(Pixel coordinate tracking data)
-*-
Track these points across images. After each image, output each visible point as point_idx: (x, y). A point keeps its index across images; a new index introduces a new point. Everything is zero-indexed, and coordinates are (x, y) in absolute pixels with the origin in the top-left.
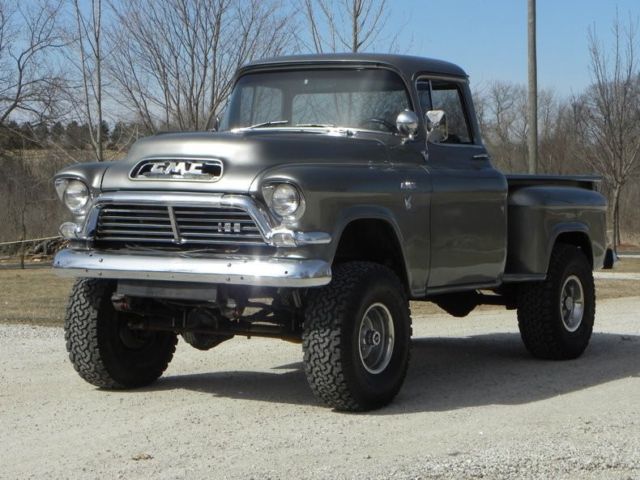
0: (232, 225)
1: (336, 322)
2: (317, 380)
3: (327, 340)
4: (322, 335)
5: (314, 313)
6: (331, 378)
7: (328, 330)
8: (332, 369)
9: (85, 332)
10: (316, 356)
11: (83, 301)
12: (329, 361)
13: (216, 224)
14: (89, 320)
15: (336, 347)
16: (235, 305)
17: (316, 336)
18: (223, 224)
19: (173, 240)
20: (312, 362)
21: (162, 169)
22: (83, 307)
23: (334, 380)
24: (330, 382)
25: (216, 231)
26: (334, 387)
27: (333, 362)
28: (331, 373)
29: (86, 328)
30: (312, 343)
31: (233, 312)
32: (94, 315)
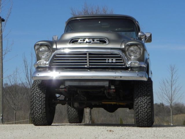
0: (112, 60)
1: (149, 94)
2: (140, 115)
3: (146, 100)
4: (144, 98)
5: (139, 91)
6: (146, 113)
7: (146, 97)
8: (147, 110)
9: (40, 102)
10: (141, 106)
11: (39, 91)
12: (146, 108)
13: (106, 60)
14: (42, 98)
15: (149, 102)
16: (114, 88)
17: (141, 99)
18: (108, 60)
19: (86, 66)
20: (139, 108)
21: (82, 41)
22: (39, 93)
23: (147, 114)
24: (145, 115)
25: (106, 62)
26: (146, 117)
27: (148, 108)
28: (146, 112)
29: (41, 101)
30: (140, 101)
31: (112, 90)
32: (44, 96)
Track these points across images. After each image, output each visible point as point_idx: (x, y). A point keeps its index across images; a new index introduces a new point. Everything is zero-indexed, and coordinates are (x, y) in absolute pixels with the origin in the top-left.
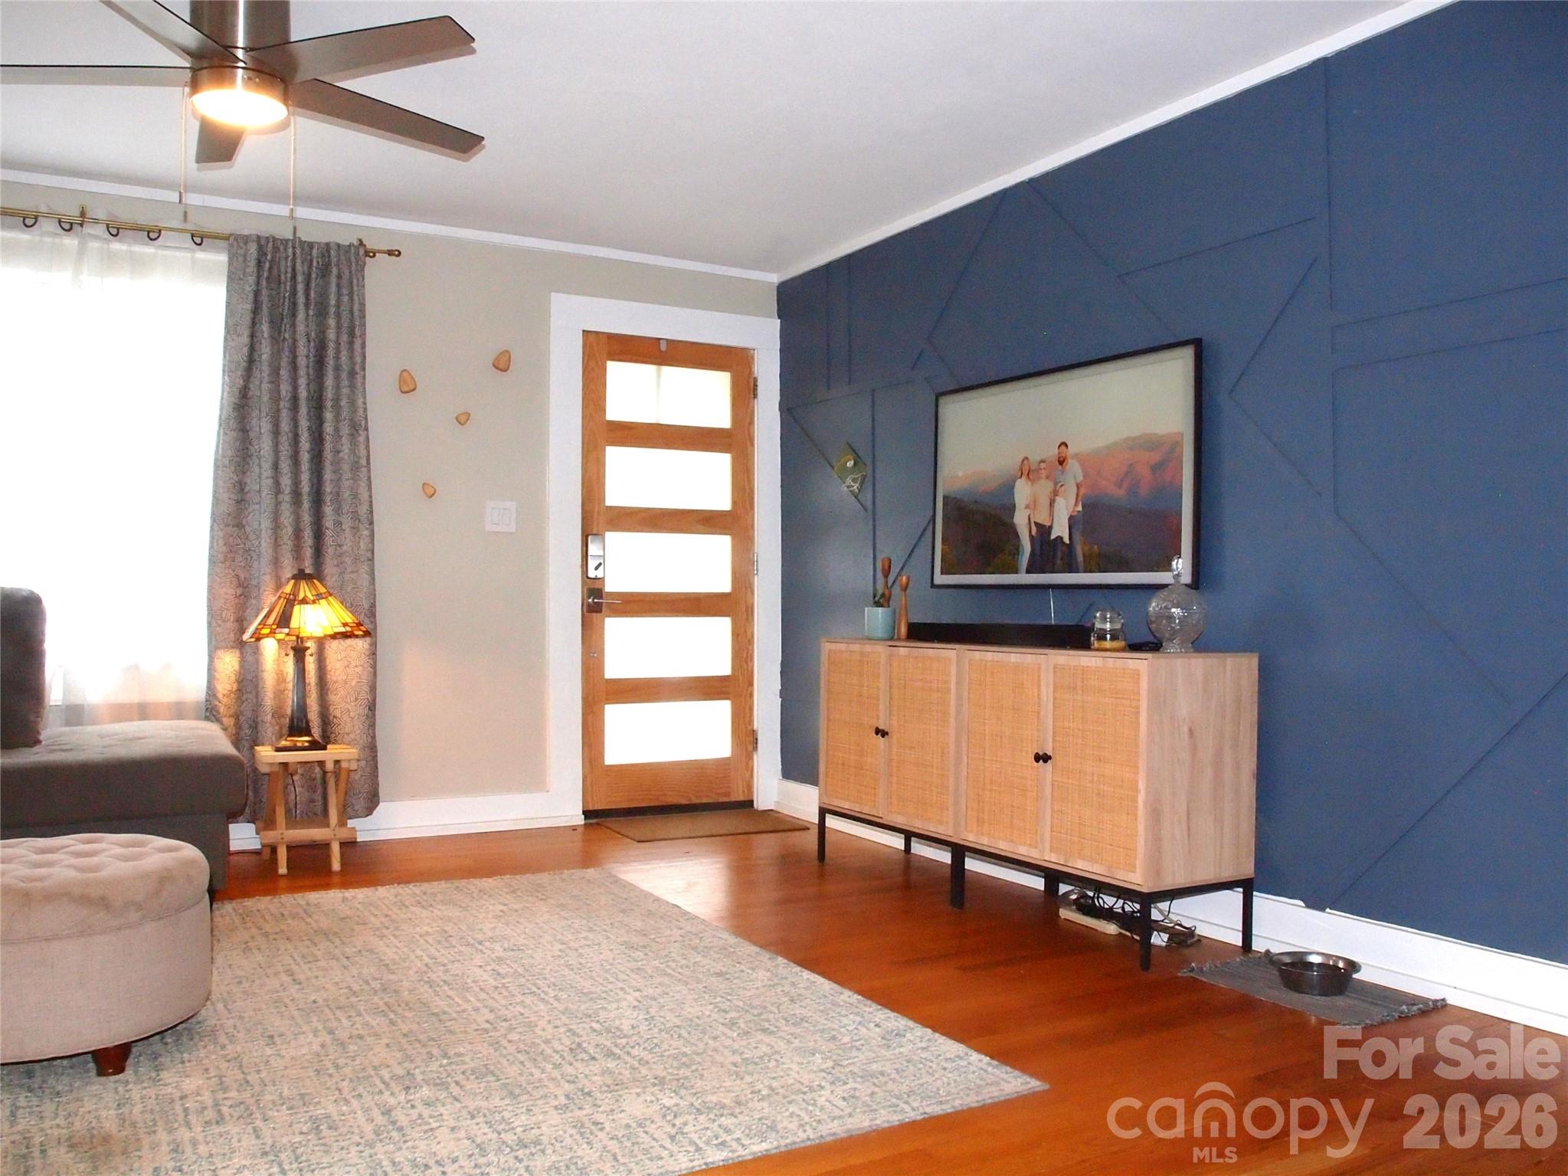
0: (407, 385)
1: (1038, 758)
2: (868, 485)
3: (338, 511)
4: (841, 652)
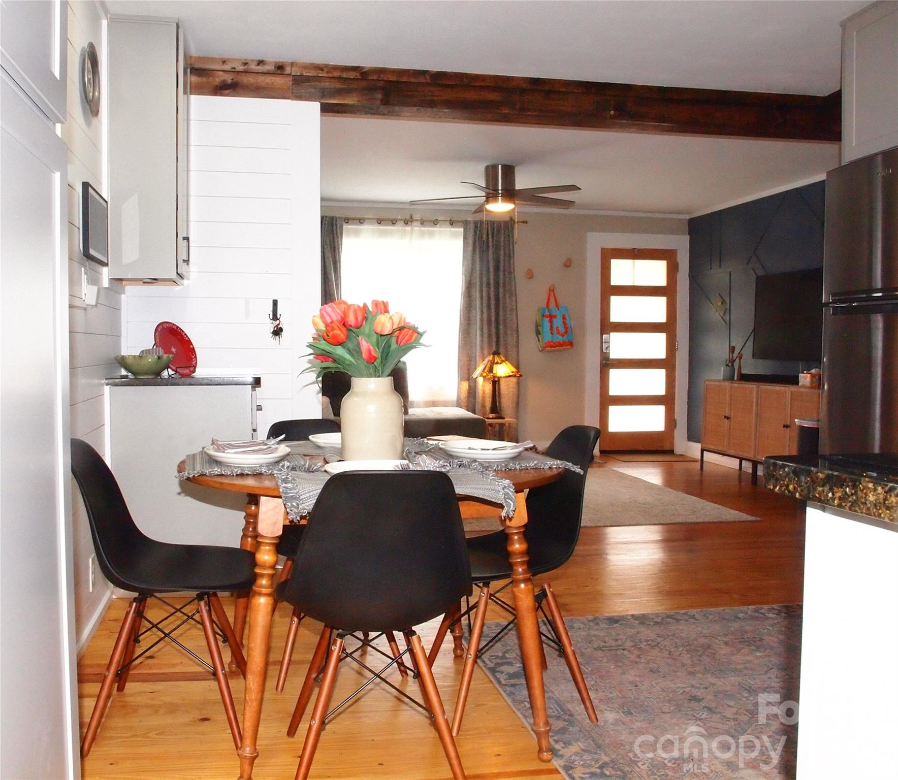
0: (530, 275)
1: (784, 426)
2: (728, 313)
3: (505, 327)
4: (711, 385)
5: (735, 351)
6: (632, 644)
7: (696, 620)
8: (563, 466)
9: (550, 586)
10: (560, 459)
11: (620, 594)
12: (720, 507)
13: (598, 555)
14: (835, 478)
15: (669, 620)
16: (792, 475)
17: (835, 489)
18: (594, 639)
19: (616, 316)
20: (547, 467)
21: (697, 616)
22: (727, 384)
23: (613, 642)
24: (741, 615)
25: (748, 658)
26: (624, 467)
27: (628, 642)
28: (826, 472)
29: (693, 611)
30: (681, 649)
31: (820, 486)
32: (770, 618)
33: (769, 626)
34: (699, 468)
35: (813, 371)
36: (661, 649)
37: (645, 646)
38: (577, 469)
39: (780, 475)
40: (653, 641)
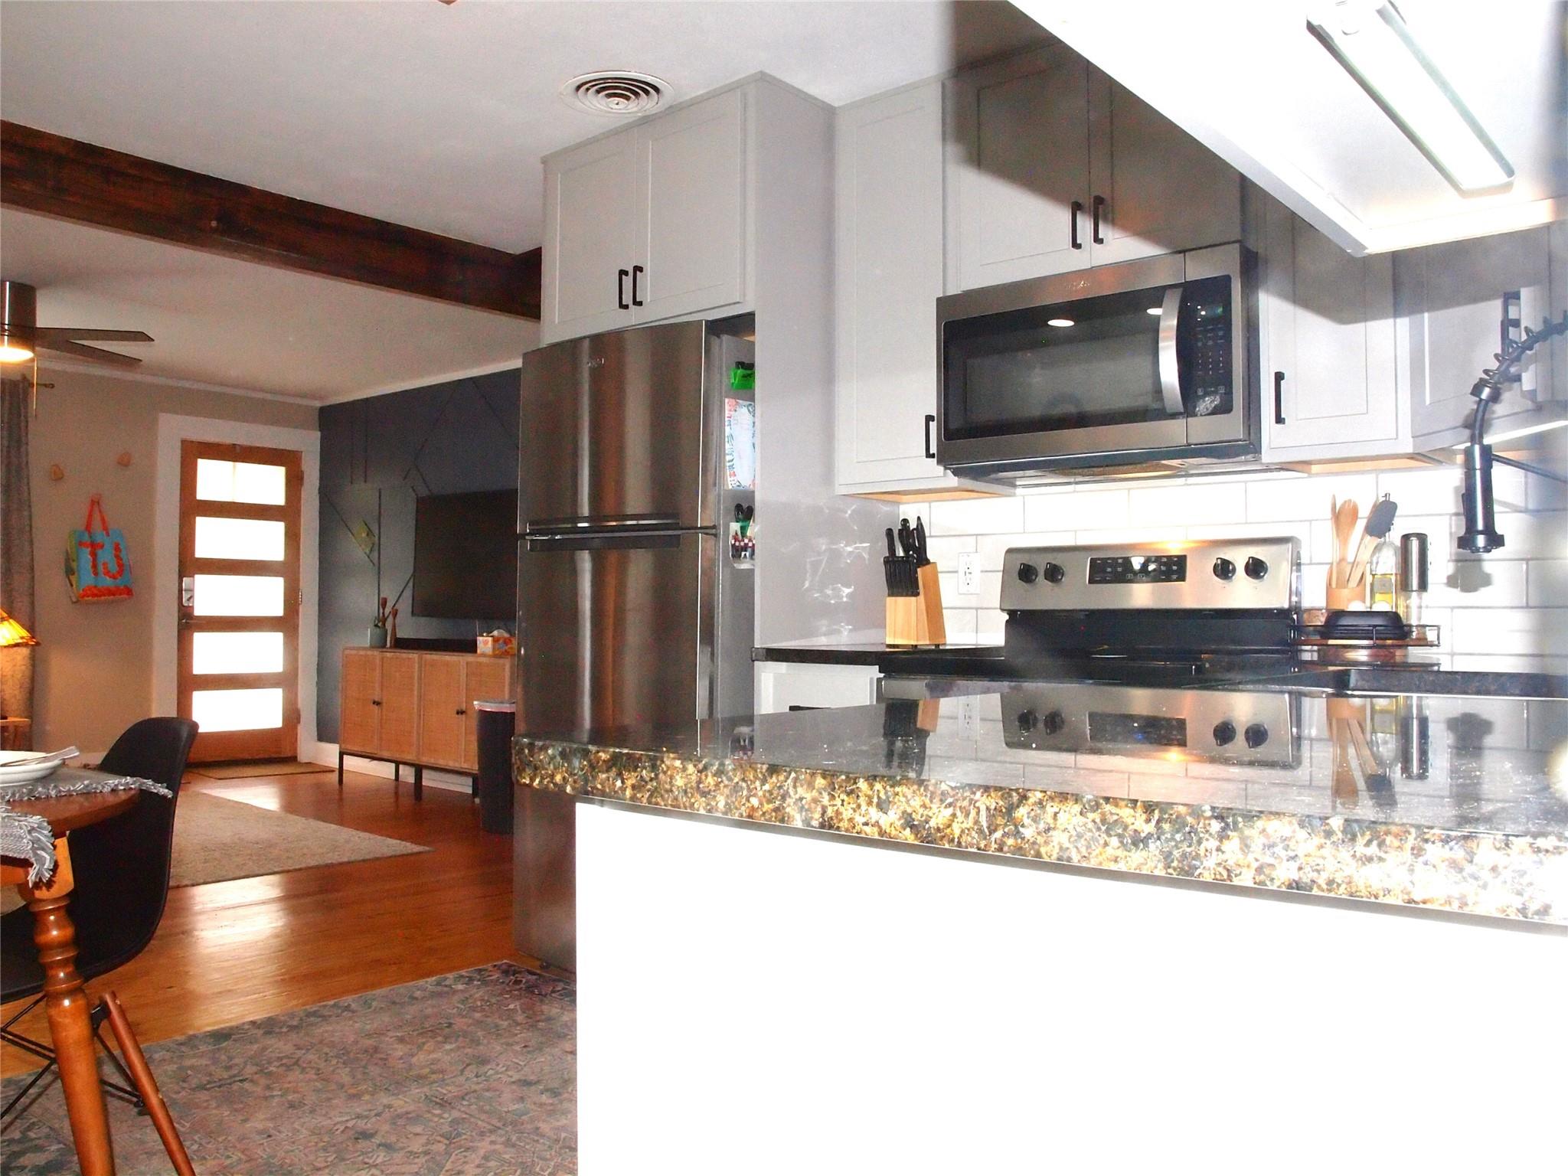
0: (57, 475)
1: (458, 712)
2: (376, 549)
3: (9, 560)
4: (352, 655)
5: (388, 604)
6: (255, 1069)
7: (353, 1012)
8: (137, 785)
9: (114, 996)
10: (132, 776)
11: (229, 991)
12: (372, 836)
13: (183, 934)
14: (625, 758)
15: (312, 1019)
16: (558, 758)
17: (626, 775)
18: (189, 1072)
19: (204, 549)
20: (107, 789)
21: (353, 1006)
22: (376, 653)
23: (225, 1073)
24: (418, 994)
25: (434, 1056)
26: (220, 787)
27: (248, 1067)
28: (612, 750)
29: (348, 1000)
30: (334, 1062)
31: (603, 773)
32: (458, 991)
33: (459, 1002)
34: (337, 779)
35: (495, 633)
36: (304, 1069)
37: (278, 1067)
38: (163, 790)
39: (541, 761)
40: (289, 1058)
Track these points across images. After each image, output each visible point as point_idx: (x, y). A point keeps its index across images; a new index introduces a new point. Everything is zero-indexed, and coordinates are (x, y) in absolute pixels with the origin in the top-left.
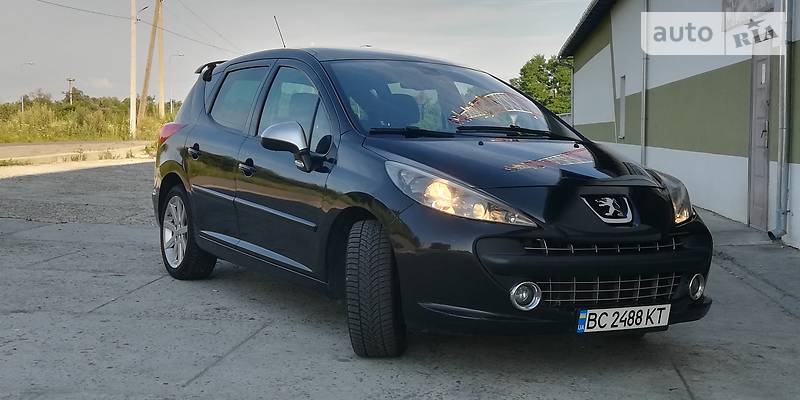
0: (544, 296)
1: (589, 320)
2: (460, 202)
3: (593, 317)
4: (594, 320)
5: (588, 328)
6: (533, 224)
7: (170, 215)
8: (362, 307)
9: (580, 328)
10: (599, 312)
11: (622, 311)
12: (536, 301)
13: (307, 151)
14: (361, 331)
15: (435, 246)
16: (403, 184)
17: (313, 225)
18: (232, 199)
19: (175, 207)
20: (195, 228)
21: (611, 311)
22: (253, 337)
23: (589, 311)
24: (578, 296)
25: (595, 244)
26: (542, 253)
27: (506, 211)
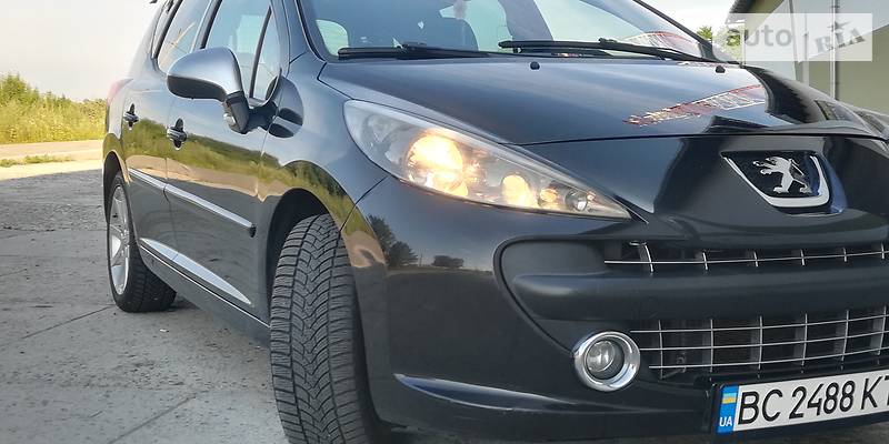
0: (647, 359)
1: (743, 406)
2: (481, 173)
3: (750, 400)
4: (754, 406)
5: (741, 422)
6: (622, 213)
7: (115, 216)
8: (298, 380)
9: (725, 423)
10: (763, 389)
11: (811, 384)
12: (630, 372)
17: (249, 225)
18: (161, 186)
20: (137, 236)
21: (788, 387)
22: (150, 423)
23: (743, 389)
24: (719, 356)
25: (752, 250)
26: (640, 270)
27: (567, 187)
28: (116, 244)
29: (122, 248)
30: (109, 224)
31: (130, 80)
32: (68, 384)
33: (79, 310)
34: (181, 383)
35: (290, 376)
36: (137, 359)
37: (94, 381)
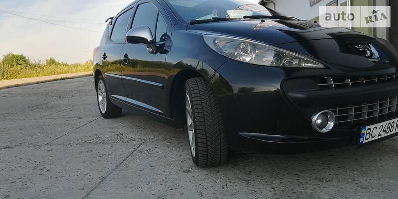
1: (367, 134)
3: (369, 131)
4: (369, 133)
5: (366, 139)
7: (100, 89)
8: (208, 139)
9: (361, 140)
10: (372, 127)
11: (384, 124)
12: (331, 125)
13: (153, 42)
14: (207, 155)
15: (242, 90)
16: (217, 48)
17: (161, 85)
18: (120, 77)
19: (101, 85)
20: (109, 94)
21: (378, 125)
22: (131, 155)
23: (367, 127)
25: (362, 77)
26: (329, 87)
27: (299, 58)
28: (100, 98)
29: (103, 99)
30: (97, 92)
31: (100, 47)
32: (96, 144)
33: (90, 119)
34: (135, 140)
35: (205, 137)
36: (117, 133)
37: (105, 142)
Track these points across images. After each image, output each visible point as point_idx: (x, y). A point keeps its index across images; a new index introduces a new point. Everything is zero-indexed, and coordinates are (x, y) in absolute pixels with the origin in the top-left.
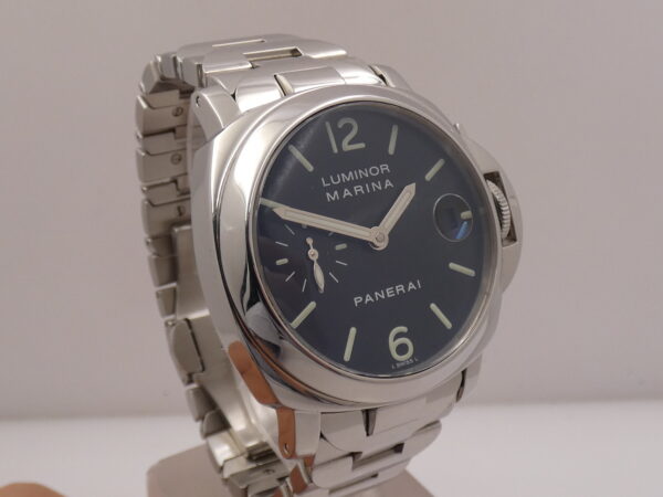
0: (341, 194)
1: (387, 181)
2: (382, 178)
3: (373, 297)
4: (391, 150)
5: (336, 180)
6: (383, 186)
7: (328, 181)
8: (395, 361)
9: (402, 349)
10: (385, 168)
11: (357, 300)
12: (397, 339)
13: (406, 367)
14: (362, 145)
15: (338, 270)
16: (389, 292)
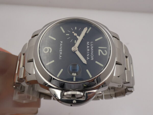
0: (88, 45)
1: (89, 58)
2: (90, 57)
3: (61, 46)
5: (92, 45)
6: (88, 57)
7: (92, 43)
10: (92, 59)
14: (99, 54)
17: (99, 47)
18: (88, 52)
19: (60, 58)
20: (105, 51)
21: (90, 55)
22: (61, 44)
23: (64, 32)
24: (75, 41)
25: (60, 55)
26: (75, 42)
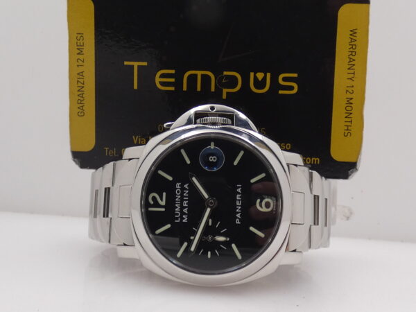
0: (185, 214)
1: (185, 186)
2: (183, 189)
3: (238, 213)
4: (170, 178)
5: (178, 214)
6: (186, 189)
7: (177, 219)
8: (272, 210)
9: (268, 205)
10: (178, 185)
11: (238, 222)
12: (262, 207)
13: (277, 206)
14: (164, 194)
15: (221, 227)
16: (239, 203)
17: (163, 209)
18: (186, 200)
19: (239, 187)
20: (152, 202)
21: (182, 193)
22: (239, 217)
23: (234, 246)
24: (210, 224)
25: (239, 193)
26: (210, 221)
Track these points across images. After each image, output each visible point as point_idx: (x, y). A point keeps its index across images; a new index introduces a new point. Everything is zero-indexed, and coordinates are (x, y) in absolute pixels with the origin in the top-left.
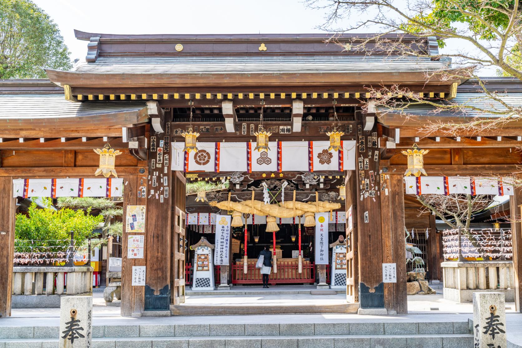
-*-
● Assigned task: Exactly as written, repeat the lines from the beginning of the entries up to and including the line with "8: (563, 466)", but not the pictures.

● Task solution:
Track these points across images. After each image, output each visible point as point_idx: (x, y). A point keeps its index across images; a new index introduces a new point. Everything is zero-indexed, and coordinates are (x, y) in absolute pixels with the origin in the top-left.
0: (232, 225)
1: (336, 322)
2: (317, 380)
3: (327, 340)
4: (322, 335)
5: (314, 313)
6: (331, 378)
7: (328, 330)
8: (332, 369)
9: (85, 332)
10: (316, 356)
11: (83, 301)
12: (329, 361)
13: (216, 224)
14: (89, 320)
15: (336, 347)
16: (235, 305)
17: (316, 336)
18: (223, 224)
19: (173, 240)
20: (312, 362)
21: (162, 169)
22: (83, 307)
23: (334, 380)
24: (330, 382)
25: (216, 231)
26: (334, 387)
27: (333, 362)
28: (331, 373)
29: (86, 328)
30: (312, 343)
31: (233, 312)
32: (94, 315)
0: (112, 60)
1: (149, 94)
2: (140, 115)
3: (146, 100)
4: (144, 98)
5: (139, 91)
6: (146, 113)
7: (146, 97)
8: (147, 110)
9: (40, 102)
10: (141, 106)
11: (39, 91)
12: (146, 108)
13: (106, 60)
14: (42, 98)
15: (149, 102)
16: (114, 88)
17: (141, 99)
18: (108, 60)
19: (86, 66)
20: (139, 108)
21: (82, 41)
22: (39, 93)
23: (147, 114)
24: (145, 115)
25: (106, 62)
26: (146, 117)
27: (148, 108)
28: (146, 112)
29: (41, 101)
30: (140, 101)
31: (112, 90)
32: (44, 96)
Track these points across images. After each image, output each visible point as point_idx: (x, y). A point keeps its index across images; a new index introduces a new point. Everything is zero-indexed, and coordinates are (x, y) in absolute pixels with the origin in the top-left.
0: (407, 385)
1: (1038, 758)
2: (868, 485)
3: (338, 511)
4: (841, 652)
0: (530, 275)
1: (784, 426)
2: (728, 313)
3: (505, 327)
4: (711, 385)
5: (735, 351)
6: (632, 644)
7: (696, 620)
8: (563, 466)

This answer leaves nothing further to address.